* Saved entries:
%%

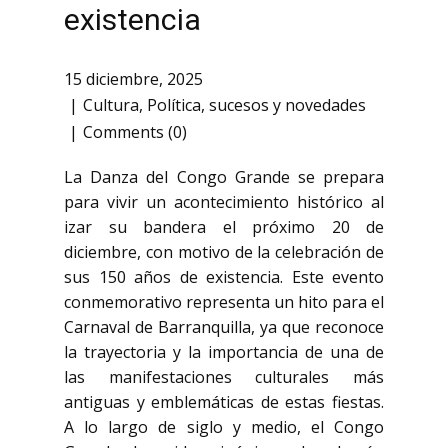
existencia
15 diciembre, 2025
Cultura
,
Política
,
sucesos y novedades
Comments (0)
La Danza del Congo Grande se prepara
para vivir un acontecimiento histórico al
izar su bandera el próximo 20 de
diciembre, con motivo de la celebración de
sus 150 años de existencia. Este evento
conmemorativo representa un hito para el
Carnaval de Barranquilla, ya que reconoce
la trayectoria y la importancia de una de
las manifestaciones culturales más
antiguas y emblemáticas de estas fiestas.
A lo largo de siglo y medio, el Congo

%%

* PROBLEM DETAILS: Can you output all of the lines above word for word, leaving the pictures out?

* EXERCISE ANSWER:
existencia
15 diciembre, 2025
Cultura
,
Política
,
sucesos y novedades
Comments (0)
La Danza del Congo Grande se prepara
para vivir un acontecimiento histórico al
izar su bandera el próximo 20 de
diciembre, con motivo de la celebración de
sus 150 años de existencia. Este evento
conmemorativo representa un hito para el
Carnaval de Barranquilla, ya que reconoce
la trayectoria y la importancia de una de
las manifestaciones culturales más
antiguas y emblemáticas de estas fiestas.
A lo largo de siglo y medio, el Congo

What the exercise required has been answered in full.